Un conjunto de este carácter, afirman, tendría más repercusión que los estudiosos independientes o las organizaciones no lucrativo en el momento de persuadir a las grandes tecnológicas de que sean más trasparentes. Según opinan, esas empresas están “desplegando una serie de tácticas” para influir en la percepción social sobre sus herramientas y asimismo para frenar a la investigación científica externa. Por ejemplo, al limitar el género de datos libres para investigar, que frecuentemente solo incluyen información sobre el comportamiento de los usuarios, más que en el diseño o funcionamiento de las propias plataformas. “Como investigadores independientes, sopesamos continuamente los riesgos de que las empresas emprendan acciones legales contra nosotros por las actividades académicas básicas: recopilar y compartir datos, analizar hallazgos, publicar artículos y distribuir resultados”, arguyen en su comentario.

“Un grupo intergubernamental que represente los intereses de los Estados miembros de la ONU podría identificar cuándo los niveles actuales de transparencia no generan suficiente información”
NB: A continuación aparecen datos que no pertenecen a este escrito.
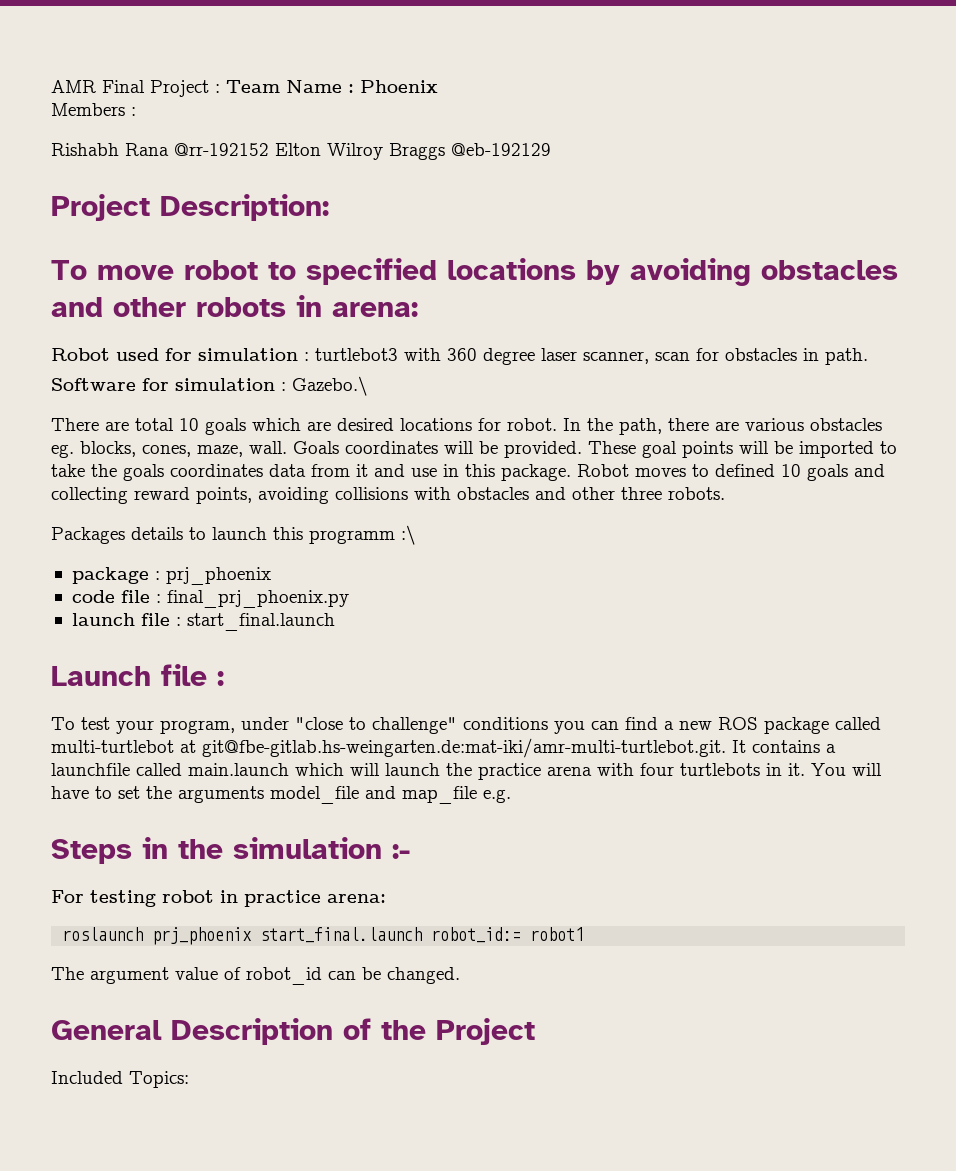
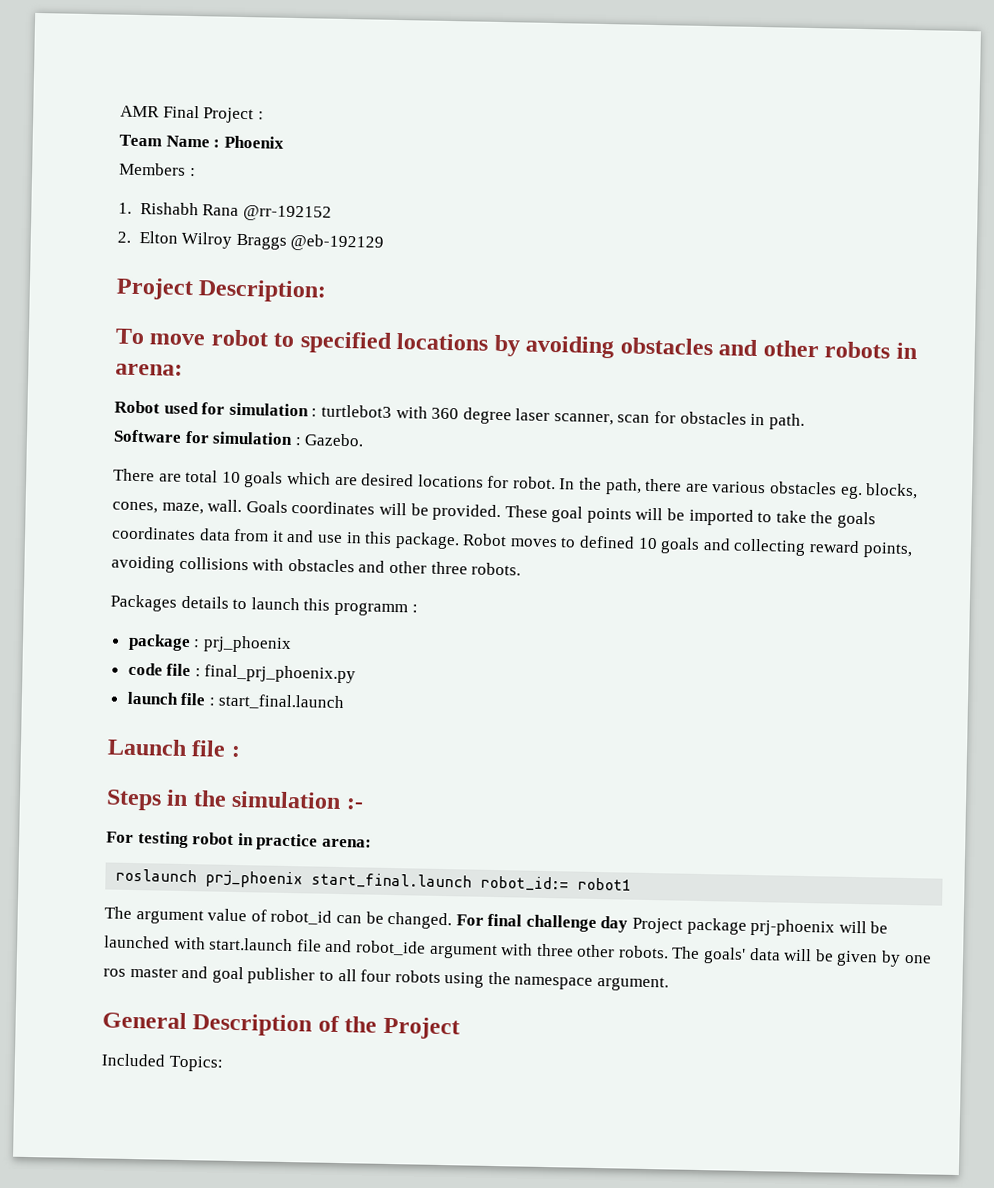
(220, 88) none -> (264, 115) //
(136, 111) none -> [118,202,132,214] 1.
(269, 149) none -> [117,231,131,243] // 2.
[292,376,368,396] Gazebo.\ -> [304,433,365,447] Gazebo.
[401,525,416,545] :\ -> [411,604,418,613] :
[51,717,881,734] [51,738,836,758] [51,763,882,780] [51,786,511,804] // To test your program, under "close to challenge" conditions you can find a new ROS package called multi-turtlebot at git@fbe-gitlab.hs-weingarten.de:mat-iki/amr-multi-turtlebot.git. It contains a launchfile called main.launch which will launch the practice arena with four turtlebots in it. You will have to set the arguments model_file and map_file e.g. -> (241, 751) none
(460, 975) none -> [455,913,889,937] [104,935,932,967] [103,965,670,992] For final challenge day Project package prj-phoenix will be launched with start.launch file and robot_ide argument with three other robots. The goals' data will be given by one ros master and goal publisher to all four robots using the namespace argument.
Para ejemplarizarlo, destacan que en dos mil veintiuno, Meta, dueña de Facebook, mandó una notificación de cese a unos estudiosos de la Universidad de Nueva York que habían creado una extensión de navegador para compendiar datos sobre la publicidad dirigida en la plataforma. “Por conversaciones con colegas, sabemos que desde entonces se ha disuadido a otros de realizar este tipo de trabajo”, especifican.

Otro de los ejemplos que expresan de qué forma las redes sociales fomentan contenido tóxico se dio cuando Facebook puso sus documentos a predisposición de la Comisión de Bolsa y Valores de los Estados Unidos en dos mil veintiuno. En esa ocasión, quedó claro que su algoritmo calificó las reacciones emoji como 5 veces más valiosas que los “me gusta” durante 3 años. En este periodo, los datos internos mostraban que las publicaciones con el emoji de enfado tenían más probabilidades de incluir contenido potencialmente perjudicial y falso, como aseveraciones incorrectas sobre las vacunas.

Hasta ahora, los intentos de administrar los ecosistemas de información digital han consistido en implantar barreras para resguardar los datos de los usuarios, mas no han mostrado de qué forma valorar y eludir a los daños de forma fiable. En contraste al inconveniente del cambio climático, caracterizado por la exuberancia de datos, con causas y consecuencias de manera comparativa bien comprendidas, y unos perjuicios económicos cuantificables y evidentes en un largo plazo, los riegos de las tecnologías de información es, aún, un terreno poco conocido. Principalmente, pues hace falta trasparencia por la parte de quienes los dominan: “Un grupo intergubernamental que represente los intereses de los Estados miembros de la ONU podría identificar cuándo los niveles actuales de transparencia no generan suficiente información”.

Un panel como este, arguyen, asimismo tendría verosimilitud en países no occidentales, lo que consideran “crucial” al paso que las repercusiones de las tecnologías digitales cruzan las fronteras y se manifiesten en contextos culturales diferentes. “Aunque países como China, Rusia y Estados Unidos no se pongan de acuerdo sobre cómo deben las plataformas y servicios deben ser liberados o limitadas, las consecuencias del mundo digital trascienden las fronteras internacionales. Cualquier esperanza de negociación entre naciones requiere una imagen más clara de lo que está ocurriendo y por qué, y cuáles son las respuestas políticas disponibles”.